----- PROVIDED PASSAGE -----

I mean, it gives a lot of information that it's just not a hundred percent right. Um, and what's interesting is I have asked it, I've said, please double check. Please be sure I don't want to have to do this later. Send me the information, double check it, make sure you are confident, and it will say, I have done that. I am confident and then proceed to be wrong. Um, it's not always wrong. I mean, AI is useful. It's useful most of the time. Most of the time it gets it right, but when it doesn't, it doesn't seem to have any clue. Uh, and that is, I guess, true of humans too. A lot of times we think we're right and we're very confident and we're not. Um, and I maybe that maybe the lesson to be taken from, uh, from this is that when it feels like you know something, it feels like you know something and you're confident even though you're wrong. And LLMs have that same ex, uh, I don't know if I can call it experience because I don't know if LLMs have experience in the way that humans do, but they still have that same phenomenological output.

Trent (: 20:49

I jumping off of this on a more consequential scale perhaps than submitting a paper, um...

Daniel (: 20:54

What could possibly be more consequential than submitting a paper

Trent (: 20:58

For us academics, nothing for everyone else quite a lot, but for, there was a study that came out, I wanna say last year, it might've been two years ago now, showing that LLMs will hallucinate legal precedent when, and so if lawyers use chat GPT, for example, to help them write their legal briefs, it'll just make up cases that never actually existed. And so in the research world, we refer to these as hallucinations where it just completely hallucinates something that doesn't exist. And so that can create a lot of problems if you trust it, because it won't tell you that it's not certain about the information it's giving you. It won't say, wow, this was a hard task. I tried my best, but it might be wrong. Where it would be kind of helpful if it did that. To be completely honest,

Daniel (: 21:42

I once asked GPT to come up with a bio of me just to see what it knew about me. And what was very interesting is it gave a largely accurate bio with some information that wasn't true, but sure could have been. So for example, it said, I went to Harvard for undergraduate. I didn't, I went to Rice for undergraduate. But people like me often do go to Harvard as undergraduates. And so if you were to just look at my, uh, CV and you were trying to guess where I might have gone to undergraduate, it made a pretty darn good guess. That's, uh, would, it was a likely possibility. Uh, it just happened to be wrong. What was interesting is it didn't say, I don't know where he went to college. I'm guessing it might be Harvard. What it said was, he is an undergraduate degree from Harvard, which is not true.

----- EXTRACTED MATERIAL -----

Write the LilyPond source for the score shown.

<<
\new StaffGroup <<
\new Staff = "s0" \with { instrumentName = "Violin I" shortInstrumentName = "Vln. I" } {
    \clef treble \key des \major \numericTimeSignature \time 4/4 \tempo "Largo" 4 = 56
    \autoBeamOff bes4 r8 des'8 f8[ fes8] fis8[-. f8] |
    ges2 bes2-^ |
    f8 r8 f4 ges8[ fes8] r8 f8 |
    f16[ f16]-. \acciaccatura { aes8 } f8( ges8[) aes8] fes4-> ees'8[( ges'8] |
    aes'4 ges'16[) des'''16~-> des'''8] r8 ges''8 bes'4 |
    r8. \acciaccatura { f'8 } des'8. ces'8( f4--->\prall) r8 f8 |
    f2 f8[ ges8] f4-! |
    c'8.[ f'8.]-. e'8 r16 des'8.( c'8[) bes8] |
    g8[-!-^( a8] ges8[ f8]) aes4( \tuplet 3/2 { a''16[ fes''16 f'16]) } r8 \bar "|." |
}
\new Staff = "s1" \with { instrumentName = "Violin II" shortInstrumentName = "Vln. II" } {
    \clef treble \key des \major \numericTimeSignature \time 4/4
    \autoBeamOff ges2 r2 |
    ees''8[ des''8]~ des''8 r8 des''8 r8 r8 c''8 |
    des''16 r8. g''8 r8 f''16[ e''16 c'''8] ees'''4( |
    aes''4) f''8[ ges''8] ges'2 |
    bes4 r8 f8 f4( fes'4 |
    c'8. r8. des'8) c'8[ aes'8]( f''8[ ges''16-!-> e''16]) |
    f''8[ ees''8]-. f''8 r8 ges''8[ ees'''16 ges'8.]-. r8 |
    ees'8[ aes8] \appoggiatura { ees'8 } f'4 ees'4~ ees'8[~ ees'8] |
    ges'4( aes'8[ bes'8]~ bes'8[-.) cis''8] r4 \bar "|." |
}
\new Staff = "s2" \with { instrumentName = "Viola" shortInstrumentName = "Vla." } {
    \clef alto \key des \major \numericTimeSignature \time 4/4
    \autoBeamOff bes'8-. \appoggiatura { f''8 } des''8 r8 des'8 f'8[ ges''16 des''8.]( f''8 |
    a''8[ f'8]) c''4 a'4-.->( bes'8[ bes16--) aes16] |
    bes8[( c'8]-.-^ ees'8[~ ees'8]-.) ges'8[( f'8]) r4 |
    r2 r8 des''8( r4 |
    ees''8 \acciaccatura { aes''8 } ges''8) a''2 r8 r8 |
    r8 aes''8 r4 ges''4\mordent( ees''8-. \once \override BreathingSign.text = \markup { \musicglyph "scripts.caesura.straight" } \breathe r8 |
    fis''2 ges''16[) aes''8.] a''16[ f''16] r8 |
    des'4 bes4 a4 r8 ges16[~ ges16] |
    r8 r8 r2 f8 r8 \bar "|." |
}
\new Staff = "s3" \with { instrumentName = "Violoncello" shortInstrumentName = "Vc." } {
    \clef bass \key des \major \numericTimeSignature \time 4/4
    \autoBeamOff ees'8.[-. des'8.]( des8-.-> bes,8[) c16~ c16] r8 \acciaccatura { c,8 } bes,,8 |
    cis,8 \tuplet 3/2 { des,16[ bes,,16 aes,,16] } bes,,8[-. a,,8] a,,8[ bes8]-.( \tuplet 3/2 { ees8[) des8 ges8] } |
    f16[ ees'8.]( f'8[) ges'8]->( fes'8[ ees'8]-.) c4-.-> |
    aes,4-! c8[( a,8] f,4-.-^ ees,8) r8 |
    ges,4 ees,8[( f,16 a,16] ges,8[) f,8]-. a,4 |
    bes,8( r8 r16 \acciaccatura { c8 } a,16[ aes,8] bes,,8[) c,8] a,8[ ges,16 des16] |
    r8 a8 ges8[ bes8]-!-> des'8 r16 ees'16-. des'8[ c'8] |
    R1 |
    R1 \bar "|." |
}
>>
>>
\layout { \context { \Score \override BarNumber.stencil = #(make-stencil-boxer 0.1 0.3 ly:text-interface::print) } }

-----

USING THE INFORMATION:
1 – Answer these about the conversation about AI errors:
(a) After being asked to double-check its information, what does the AI say in the opening remarks?
(b) According to the study Trent mentions, what do LLMs make up when lawyers use them for legal briefs?
(c) Where did Daniel actually go for undergraduate?
2 – Proceed with the conversation about AI errors from the point where it stops.
The listing is separate material, unrelated to the conversation about AI errors.

EXERCISE ANSWERS:
1 –
(a) It says it has done that and is confident.
(b) Legal precedent: cases that never actually existed.
(c) Rice.

2 –
Daniel (: 22:28

And, um, and so that I think is very characteristic of what LLMs do, uh, when they don't know information, at least as a default. And there are things you can do with your prompt engineering to reduce that likelihood. Um, but a lot of those involve you telling it, if you don't know, then do X. But what we found is that LLMs don't know when they don't know. So instructing it, if you don't know where this person went to college, tell me that isn't necessarily going to get you more accurate information if the LLM can't figure out what it knows and what it doesn't. And that is, um, I mean also true of humans, but showing that hopefully will give people a little more pause. As Trent said earlier, uh, LLMs present as though they are extremely confident as though they know what's going on. And many humans do too. But with humans at least there is hesitation. There is prosody that suggests, uh, I'm not so sure about this. Or maybe I'm, I I think it's true, but I'm not a hundred percent. A lot of times we will say things like, I think it's true, but not a hundred percent. Uh, LLMs don't really do that spontaneously. And even if you ask them, they're not always great at helping.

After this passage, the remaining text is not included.